“You make a million decisions that mean nothing, and then one day you order take-out and it changes your life.” Maybe this is what led to HHS Secretary Kennedy’s conclusion that America’s food is over-processed. But that line is from the 30-year-old movie Sleepless in Seattle. It is one of those Tom Hanks-Meg Ryan rom-coms that you can’t stop watching despite wanting to roll your eyes at the sappy sweetness. In the One Thoughtful Paragraph below, I explain how you can suppress your eyerolling while enjoying some romantic health policymaking.
Other news from this week that makes you want to suppress your emotions:
As anticipated, the Trump administration is taking action on one of its big healthcare priorities: making the price of healthcare services and products more available.
- To give consumers access to meaningful prescription drug pricing information, the U.S. Departments of HHS, Labor, and Treasury issued a request for information (RFI) to determine how to improve price transparency for prescription drugs. Specifically, the departments are asking what health plans need to do to make their reporting requirements (prescription drug machine-readable file disclosures under the Transparency in Coverage rule) useful to everyone who needs the information.

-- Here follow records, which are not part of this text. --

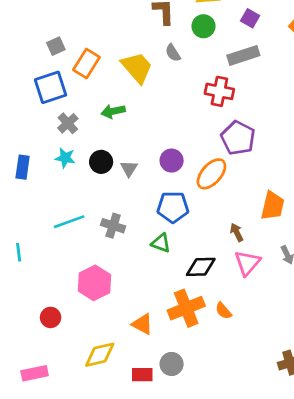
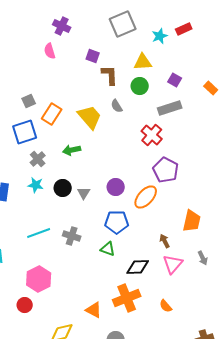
red cross: (219, 91) -> (152, 135), turned 30
pink hexagon: (94, 283) -> (39, 279), moved
orange semicircle: (223, 311) -> (166, 306), moved

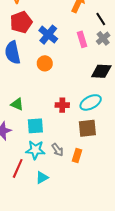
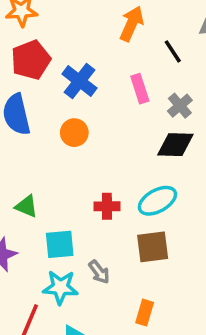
gray cross: (103, 38) -> (180, 106), moved
gray arrow: (57, 150) -> (99, 272), moved
orange rectangle: (77, 155) -> (145, 313), moved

- The three agencies also issued additional guidance to health plans about how to update their pricing data formatting process. While health plans are already disclosing in-network provider rates and out-of-network provider rates under the Transparency in Coverage rule, the guidance is about making payer data standardized and less duplicative so consumer-friendly price comparison apps can be created.
- CMS issued new guidance to update hospitals’ price transparency reporting (hospitals are supposed to publish their actual prices and not just estimates). But CMS also wants to know how to bring down the hammer in a way that ensures hospitals will actually comply with its rules (see its RFI about enforcement here).
“It’s easier to be killed by a terrorist than it is to find a husband over the age of 40.” Annie (Meg Ryan): “That statistic is not true.” Becky (Rosie O’Donnell): “That’s right, it’s not true. But it feels true.” As this great dialogue from Sleepless in Seattle demonstrates, we are in a world where the facts offered may not be exactly true, but we feel like they are true. That’s why the Make America Healthy Again Commission released a 68-page report about how childhood chronic diseases should be treated less by traditional drug-related medical treatments and more by addressing issues like poor diet, chemical exposure, and sedentary lifestyles. I will not comment on most of the conclusions in this report as a non-scientist and non-physician, except to say that a lot of it seems worth exploring further. As a regular person, I do know about sleep and stress—at least, I like sleeping and I am not as fond of stress. And this report outlines how kids’ pervasive use of technology is preventing them from getting adequate sleep and causing them stress. The irony, as evidenced by the news listed above, is that HHS is trying hard to get much more tech in the hands of people to improve their healthcare knowledge and ability to navigate our healthcare system. So, we want to use health-related technology, but only under a special set of circumstances. Which is like what Rosie O’Donnell accuses Meg Ryan of in Sleepless in Seattle: “You don’t want to be in love, you want to be in love in a movie.”